Mickey February 07, 2014 at 09:37 AM
"on the mistakes most parents make" - Just reading that irritates the heck out of me. What arrogance you have to think because YOU figured out what works for YOUR baby- MOST parents did not have YOUR baby. We all had/have our own and each one's needs are different. I think it borders on abuse to leave a baby crying, not whimpering, but full out crying for more than 30 minutes. You don't teach it to 'self sooth' You've taught it abandonment-
MikeP February 07, 2014 at 10:06 AM
I agree stance Lindy has made. I"m sorry if your newborn baby isn't convenient enough for their parents. The 1st year is all about them. Took me about a year of routines (books & singing) in order to sleep train my daughter.

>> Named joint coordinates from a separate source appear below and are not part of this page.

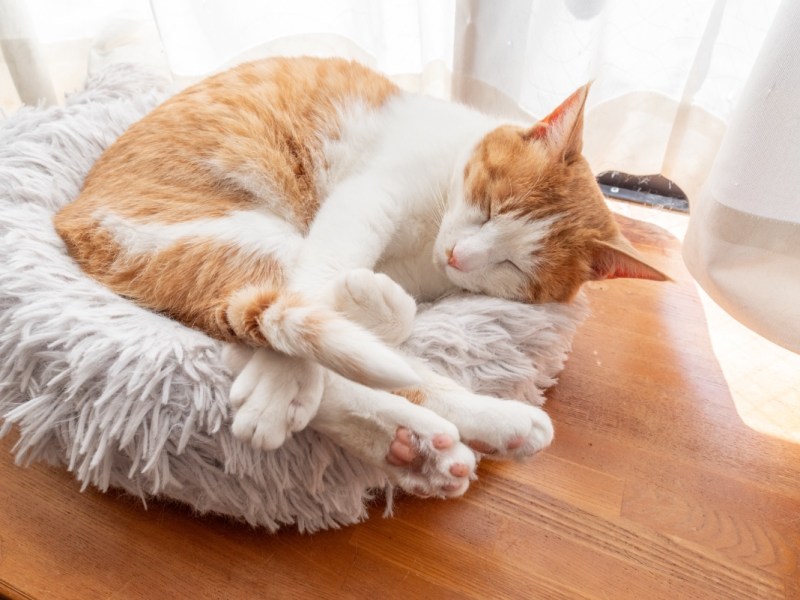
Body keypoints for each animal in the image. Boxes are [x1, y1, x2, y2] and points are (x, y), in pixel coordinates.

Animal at [54, 57, 668, 496]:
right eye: (491, 206)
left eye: (515, 265)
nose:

I couldn't think about using the Ferber method... not because my hear would break when I heard her crying (I have a cold heart when it comes to tears) but the physical & mental distress I could see her in. Giving up TV & sleep time for the well being of my kid was a no-brainer. But to each their own... My kid is my kid. (plus another one coming in a week or so!)
Debra Navin February 08, 2014 at 08:33 PM
Thank you, Lindy, for your wise words and pointing new parents to much more sound resources. I am disappointed to see this in the Patch. People have rocked and nursed their babies to sleep forever, it's a natural loving way to connect with a child. If there were truly a simple solution as the author suggests here there wouldn't be shelves of books on how to get your baby to sleep.
violet giannone February 08, 2014 at 08:44 PM
@Mickey Sorry you haven't had a chance to read my article, but it has nothing to do CIO. I actually discourage leaving your baby to cry, as I believe that bedtime should be a pleasurable experience where you love and cuddle your baby. "Self Soothing" has nothing to do with leaving or abandoning your baby. Also, my articles are written on the experience I've had with hundreds of families, not only "what works for my babies". Thanks for your input though. Good day.
chris February 10, 2014 at 01:05 AM
This article does not affect anyone in Half Hollow Hills. Please post local articles instead of generic.